▶ **YOUR OBJECTIVE**
The response has to be every entry, printed word for word.

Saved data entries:

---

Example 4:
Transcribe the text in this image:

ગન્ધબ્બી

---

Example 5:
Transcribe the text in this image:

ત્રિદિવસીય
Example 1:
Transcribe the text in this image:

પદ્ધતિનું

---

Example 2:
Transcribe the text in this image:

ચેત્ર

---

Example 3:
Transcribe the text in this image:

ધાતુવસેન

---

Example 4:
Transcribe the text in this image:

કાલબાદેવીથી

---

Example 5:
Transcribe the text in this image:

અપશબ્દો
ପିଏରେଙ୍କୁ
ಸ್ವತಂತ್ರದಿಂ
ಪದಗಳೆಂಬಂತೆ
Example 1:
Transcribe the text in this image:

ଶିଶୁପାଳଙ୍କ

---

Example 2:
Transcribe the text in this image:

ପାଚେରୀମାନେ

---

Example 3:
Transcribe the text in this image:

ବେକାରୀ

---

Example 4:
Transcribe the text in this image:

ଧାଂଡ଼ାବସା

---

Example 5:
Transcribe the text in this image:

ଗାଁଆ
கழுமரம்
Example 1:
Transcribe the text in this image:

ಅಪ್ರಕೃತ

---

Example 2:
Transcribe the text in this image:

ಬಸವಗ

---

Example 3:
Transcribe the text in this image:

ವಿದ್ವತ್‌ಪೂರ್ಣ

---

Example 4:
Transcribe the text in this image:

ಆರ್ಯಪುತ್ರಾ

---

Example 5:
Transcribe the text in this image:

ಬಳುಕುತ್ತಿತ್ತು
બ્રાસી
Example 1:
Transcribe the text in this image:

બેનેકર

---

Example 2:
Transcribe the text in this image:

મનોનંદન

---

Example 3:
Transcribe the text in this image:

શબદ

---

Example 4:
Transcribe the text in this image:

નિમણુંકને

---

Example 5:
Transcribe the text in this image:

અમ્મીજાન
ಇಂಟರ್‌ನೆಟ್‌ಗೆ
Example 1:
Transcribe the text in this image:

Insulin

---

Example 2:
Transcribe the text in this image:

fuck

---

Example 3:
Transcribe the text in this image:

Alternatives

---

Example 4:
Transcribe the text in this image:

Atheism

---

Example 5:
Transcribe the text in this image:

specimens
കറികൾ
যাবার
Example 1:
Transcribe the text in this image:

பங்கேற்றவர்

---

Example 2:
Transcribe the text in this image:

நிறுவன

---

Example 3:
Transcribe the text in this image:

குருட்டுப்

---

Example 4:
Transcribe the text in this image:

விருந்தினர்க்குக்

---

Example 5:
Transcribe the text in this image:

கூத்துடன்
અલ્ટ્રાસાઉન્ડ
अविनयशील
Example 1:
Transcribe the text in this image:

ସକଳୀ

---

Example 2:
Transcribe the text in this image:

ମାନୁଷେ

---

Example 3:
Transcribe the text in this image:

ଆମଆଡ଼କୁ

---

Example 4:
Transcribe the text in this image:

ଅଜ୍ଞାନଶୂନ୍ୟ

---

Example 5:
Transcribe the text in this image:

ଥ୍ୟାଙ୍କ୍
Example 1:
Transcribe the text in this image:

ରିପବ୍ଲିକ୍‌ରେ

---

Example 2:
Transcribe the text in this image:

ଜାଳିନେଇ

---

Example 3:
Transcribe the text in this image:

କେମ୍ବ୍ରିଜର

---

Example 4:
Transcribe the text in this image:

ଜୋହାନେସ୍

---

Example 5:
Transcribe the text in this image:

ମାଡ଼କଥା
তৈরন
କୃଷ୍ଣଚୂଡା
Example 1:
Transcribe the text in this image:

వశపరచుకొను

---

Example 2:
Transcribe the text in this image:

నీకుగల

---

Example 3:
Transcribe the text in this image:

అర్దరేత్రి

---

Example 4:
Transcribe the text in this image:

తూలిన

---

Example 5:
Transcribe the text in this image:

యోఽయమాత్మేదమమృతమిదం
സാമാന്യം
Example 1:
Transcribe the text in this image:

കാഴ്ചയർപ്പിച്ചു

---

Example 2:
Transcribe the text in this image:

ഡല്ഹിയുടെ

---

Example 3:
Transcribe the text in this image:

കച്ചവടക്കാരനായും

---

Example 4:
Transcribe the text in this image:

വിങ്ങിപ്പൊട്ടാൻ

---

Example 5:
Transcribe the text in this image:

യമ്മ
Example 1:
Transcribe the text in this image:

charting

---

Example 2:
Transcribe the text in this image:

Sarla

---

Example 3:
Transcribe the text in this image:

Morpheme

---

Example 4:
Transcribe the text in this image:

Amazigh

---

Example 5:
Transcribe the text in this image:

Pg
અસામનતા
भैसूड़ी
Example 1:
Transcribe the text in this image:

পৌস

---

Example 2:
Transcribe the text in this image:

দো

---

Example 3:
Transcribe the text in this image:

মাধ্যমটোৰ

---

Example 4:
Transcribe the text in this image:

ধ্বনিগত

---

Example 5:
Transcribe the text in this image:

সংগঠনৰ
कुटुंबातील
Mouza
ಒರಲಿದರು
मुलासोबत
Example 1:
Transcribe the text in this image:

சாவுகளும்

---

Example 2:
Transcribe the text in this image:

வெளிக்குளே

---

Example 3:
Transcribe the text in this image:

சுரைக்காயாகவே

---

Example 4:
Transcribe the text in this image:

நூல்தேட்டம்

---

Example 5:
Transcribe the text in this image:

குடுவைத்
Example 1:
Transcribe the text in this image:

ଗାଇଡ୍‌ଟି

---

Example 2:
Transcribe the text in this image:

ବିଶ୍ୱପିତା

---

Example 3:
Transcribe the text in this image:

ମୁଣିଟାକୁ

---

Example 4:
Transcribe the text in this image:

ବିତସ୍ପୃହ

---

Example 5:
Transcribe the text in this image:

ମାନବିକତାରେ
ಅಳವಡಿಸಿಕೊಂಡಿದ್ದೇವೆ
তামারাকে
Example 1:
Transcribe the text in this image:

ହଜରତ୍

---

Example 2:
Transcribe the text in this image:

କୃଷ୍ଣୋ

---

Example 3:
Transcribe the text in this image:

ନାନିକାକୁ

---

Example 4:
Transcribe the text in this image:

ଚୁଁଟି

▶ **OUTPUT BELOW**
---

Example 4:
Transcribe the text in this image:

ગન્ધબ્બી

---

Example 5:
Transcribe the text in this image:

ત્રિદિવસીય
Example 1:
Transcribe the text in this image:

પદ્ધતિનું

---

Example 2:
Transcribe the text in this image:

ચેત્ર

---

Example 3:
Transcribe the text in this image:

ધાતુવસેન

---

Example 4:
Transcribe the text in this image:

કાલબાદેવીથી

---

Example 5:
Transcribe the text in this image:

અપશબ્દો
ପିଏରେଙ୍କୁ
ಸ್ವತಂತ್ರದಿಂ
ಪದಗಳೆಂಬಂತೆ
Example 1:
Transcribe the text in this image:

ଶିଶୁପାଳଙ୍କ

---

Example 2:
Transcribe the text in this image:

ପାଚେରୀମାନେ

---

Example 3:
Transcribe the text in this image:

ବେକାରୀ

---

Example 4:
Transcribe the text in this image:

ଧାଂଡ଼ାବସା

---

Example 5:
Transcribe the text in this image:

ଗାଁଆ
கழுமரம்
Example 1:
Transcribe the text in this image:

ಅಪ್ರಕೃತ

---

Example 2:
Transcribe the text in this image:

ಬಸವಗ

---

Example 3:
Transcribe the text in this image:

ವಿದ್ವತ್‌ಪೂರ್ಣ

---

Example 4:
Transcribe the text in this image:

ಆರ್ಯಪುತ್ರಾ

---

Example 5:
Transcribe the text in this image:

ಬಳುಕುತ್ತಿತ್ತು
બ્રાસી
Example 1:
Transcribe the text in this image:

બેનેકર

---

Example 2:
Transcribe the text in this image:

મનોનંદન

---

Example 3:
Transcribe the text in this image:

શબદ

---

Example 4:
Transcribe the text in this image:

નિમણુંકને

---

Example 5:
Transcribe the text in this image:

અમ્મીજાન
ಇಂಟರ್‌ನೆಟ್‌ಗೆ
Example 1:
Transcribe the text in this image:

Insulin

---

Example 2:
Transcribe the text in this image:

fuck

---

Example 3:
Transcribe the text in this image:

Alternatives

---

Example 4:
Transcribe the text in this image:

Atheism

---

Example 5:
Transcribe the text in this image:

specimens
കറികൾ
যাবার
Example 1:
Transcribe the text in this image:

பங்கேற்றவர்

---

Example 2:
Transcribe the text in this image:

நிறுவன

---

Example 3:
Transcribe the text in this image:

குருட்டுப்

---

Example 4:
Transcribe the text in this image:

விருந்தினர்க்குக்

---

Example 5:
Transcribe the text in this image:

கூத்துடன்
અલ્ટ્રાસાઉન્ડ
अविनयशील
Example 1:
Transcribe the text in this image:

ସକଳୀ

---

Example 2:
Transcribe the text in this image:

ମାନୁଷେ

---

Example 3:
Transcribe the text in this image:

ଆମଆଡ଼କୁ

---

Example 4:
Transcribe the text in this image:

ଅଜ୍ଞାନଶୂନ୍ୟ

---

Example 5:
Transcribe the text in this image:

ଥ୍ୟାଙ୍କ୍
Example 1:
Transcribe the text in this image:

ରିପବ୍ଲିକ୍‌ରେ

---

Example 2:
Transcribe the text in this image:

ଜାଳିନେଇ

---

Example 3:
Transcribe the text in this image:

କେମ୍ବ୍ରିଜର

---

Example 4:
Transcribe the text in this image:

ଜୋହାନେସ୍

---

Example 5:
Transcribe the text in this image:

ମାଡ଼କଥା
তৈরন
କୃଷ୍ଣଚୂଡା
Example 1:
Transcribe the text in this image:

వశపరచుకొను

---

Example 2:
Transcribe the text in this image:

నీకుగల

---

Example 3:
Transcribe the text in this image:

అర్దరేత్రి

---

Example 4:
Transcribe the text in this image:

తూలిన

---

Example 5:
Transcribe the text in this image:

యోఽయమాత్మేదమమృతమిదం
സാമാന്യം
Example 1:
Transcribe the text in this image:

കാഴ്ചയർപ്പിച്ചു

---

Example 2:
Transcribe the text in this image:

ഡല്ഹിയുടെ

---

Example 3:
Transcribe the text in this image:

കച്ചവടക്കാരനായും

---

Example 4:
Transcribe the text in this image:

വിങ്ങിപ്പൊട്ടാൻ

---

Example 5:
Transcribe the text in this image:

യമ്മ
Example 1:
Transcribe the text in this image:

charting

---

Example 2:
Transcribe the text in this image:

Sarla

---

Example 3:
Transcribe the text in this image:

Morpheme

---

Example 4:
Transcribe the text in this image:

Amazigh

---

Example 5:
Transcribe the text in this image:

Pg
અસામનતા
भैसूड़ी
Example 1:
Transcribe the text in this image:

পৌস

---

Example 2:
Transcribe the text in this image:

দো

---

Example 3:
Transcribe the text in this image:

মাধ্যমটোৰ

---

Example 4:
Transcribe the text in this image:

ধ্বনিগত

---

Example 5:
Transcribe the text in this image:

সংগঠনৰ
कुटुंबातील
Mouza
ಒರಲಿದರು
मुलासोबत
Example 1:
Transcribe the text in this image:

சாவுகளும்

---

Example 2:
Transcribe the text in this image:

வெளிக்குளே

---

Example 3:
Transcribe the text in this image:

சுரைக்காயாகவே

---

Example 4:
Transcribe the text in this image:

நூல்தேட்டம்

---

Example 5:
Transcribe the text in this image:

குடுவைத்
Example 1:
Transcribe the text in this image:

ଗାଇଡ୍‌ଟି

---

Example 2:
Transcribe the text in this image:

ବିଶ୍ୱପିତା

---

Example 3:
Transcribe the text in this image:

ମୁଣିଟାକୁ

---

Example 4:
Transcribe the text in this image:

ବିତସ୍ପୃହ

---

Example 5:
Transcribe the text in this image:

ମାନବିକତାରେ
ಅಳವಡಿಸಿಕೊಂಡಿದ್ದೇವೆ
তামারাকে
Example 1:
Transcribe the text in this image:

ହଜରତ୍

---

Example 2:
Transcribe the text in this image:

କୃଷ୍ଣୋ

---

Example 3:
Transcribe the text in this image:

ନାନିକାକୁ

---

Example 4:
Transcribe the text in this image:

ଚୁଁଟି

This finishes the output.